• _Aufgabe_: Bearbeiten Sie den Abschnitt des Textauszugs, der mit den Worten „Ist der Mörder“ beginnt und mit „11./12. September 1971)“ endet: Geben Sie ihn vollständig wieder und setzen Sie dabei „Großstadt“ an die Stelle von „Ruhrmetropole“.

• _Textauszug_:

----------

Vor 50 Jahren

Ist der Mörder der 17 Jahre alten Carmen Kampa aus Vegesack in Essen zu suchen? Zwei Angehörige der Bremer Mordkommission haben gestern zusammen mit der nordrhein-westfälischen Kriminalpolizei vor den Vertretern der Essener Tagespresse über den unaufgeklärten Bremer Mordfall berichtet mit dem Ziel, von den Bewohnern der Ruhrmetropole einige gezielte Fragen beantwortet zu bekommen. (WESER-KURIER, 11./12. September 1971)

 

Hintergrund

Der Mord an Carmen Kampa lag schon mehr als vier Monate zurück, als die Bremer Polizei meinte, endlich eine heiße Spur gefunden zu haben. Und die führte nach Essen. Als Indiz galt ein Schlüsselbund, das der mutmaßliche Mörder am Tattag, dem 1. Mai 1971, in der Oslebshauser Gaststätte „Zum Bahnhof“ zurückgelassen hatte. „Einer der Schlüssel ist von einer Essener Firma hergestellt worden“, berichtete der WESER-KURIER. Da ein paar Tage später auch noch ein VW-Transporter mit Essener Kennzeichen in Tatortnähe gesehen worden war, schien die Indizienkette schlüssig zu sein. Am 10. September 1971 wandten sich die Ermittler in Essen an die Öffentlichkeit.

Doch der Besitzer des Schlüsselbunds fand sich damals nicht. Gesucht wurde auch nach dem Fahrer eines Opel Kadett, weil ein passender Schlüssel am Schlüsselbund hing. Wochenlang überprüften Bremer Beamte in Essen mehrere Hundert Kadett-Fahrer.

Ohne das geringste Ergebnis.

Ermittelt wurde der Verdächtige erst im Juni 1973, mehr als zwei Jahre nach dem Mord. Anders als vermutet stammte der Mann aber nicht aus Essen. Vielmehr handelte es sich um Otto B., einen 35-jährigen Maurer aus Gröpelingen. Ein junger Kriminalbeamter erinnerte sich beim Studium der Kampa-Akten, noch als Schutzpolizist im Dezember 1970 ein Auto mit Essener Kennzeichen kontrolliert zu haben. Der Mann am Steuer war Otto B.

----------

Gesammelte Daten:
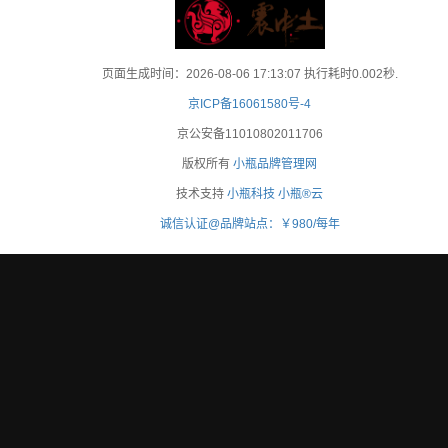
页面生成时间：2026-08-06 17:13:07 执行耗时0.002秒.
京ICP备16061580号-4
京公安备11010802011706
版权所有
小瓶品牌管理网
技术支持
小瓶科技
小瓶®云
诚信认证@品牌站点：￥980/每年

----------

• _Lösung_:
Ist der Mörder der 17 Jahre alten Carmen Kampa aus Vegesack in Essen zu suchen? Zwei Angehörige der Bremer Mordkommission haben gestern zusammen mit der nordrhein-westfälischen Kriminalpolizei vor den Vertretern der Essener Tagespresse über den unaufgeklärten Bremer Mordfall berichtet mit dem Ziel, von den Bewohnern der Großstadt einige gezielte Fragen beantwortet zu bekommen. (WESER-KURIER, 11./12. September 1971)